My quarterly water rates bill has always been a piece of officiallooking paper that I scan quickly for the ‘Total amount due’ window, pay resentfully and get on with my life. It comes under less scrutiny than my energy bills, maybe because I can directly trace a line from the energy bills to all the useful devices in my home. But ‘water rates’ has always been an abstract concept. This stupid thing again! I think, every time I pin it to my noticeboard.
Then recently a trickle of water started coursing down our street: a trickle that within a few hours became a creek. I was standing out front, looking at it and thinking, tsk, tsk, all that water wasted, when my neighbour pointed out that it was coming from my front garden.
“No! Really?” I said, adamant that I couldn’t possibly be the source of such wanton water wastage. “It’s your water main,” she said. “Call Sydney Water, you fool!”

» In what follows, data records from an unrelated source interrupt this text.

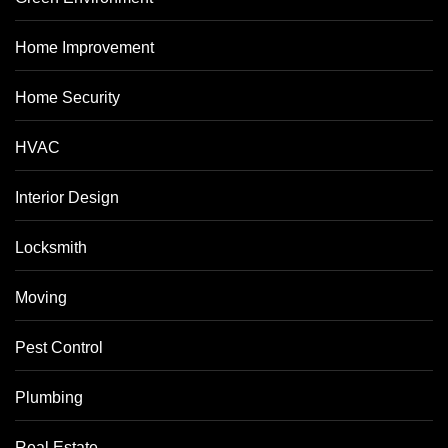
Home Improvement
Home Security
HVAC
Interior Design
Locksmith
Moving
Pest Control
Plumbing
Real Estate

On closer inspection, I realised she was right. The little tappy thing hiding under bushes in my front garden did seem to be the source of the (now) river. The little tappy thing with numbers on it: ohhhh, so that’s what they mean when they say they need to ‘read the meter’.
I dug out my last bill and called ‘Faults and Leaks’. Forty-eight hours later, the cavalry arrived. When I say ‘the cavalry’, I mean a guy in high vis barely out of his teens. He knocked on my door and politely informed me he would be switching off my water “for a while”. He was so blasé about the concept of switching off my water (as if he were just switching off my porch light) that it didn’t occur to me to fill up the bathtub first – because it’s not until someone turns your water off at the mains that you realise how stupidly convenient modern life is.
You heard it here first (although I have a feeling the Ancient Romans knew this too): fresh running water really is the very essence of civilization. My whole day became a series of ‘I’ll just – oh no I won’t’ moments.
Those loads of washing couldn’t be done, number twos had to be held in, hands could not be washed, and the kettle could not be refilled.
Which was when I had an epiphany about those water-rates bills I’d been paying so blithely and without gratitude. Ohhhh water rates, as in: the water that is supplied to my home 24 hours a day, seven days a week.
It occurred to me then that the quarterly bill could do with a plain English overhaul. ‘Water rates’ sounds like interest rates, sounds like council rates, sounds like parking rates: something you’re just paying because you just have to, as opposed to something you pay because you’re getting something essential supplied directly to your house.
I think ‘Taps and Toilets’ or ‘The endless supply of fresh running water’ would be more eye-catching names for my water bill. I’d pay it promptly – and it would feel like money well spent.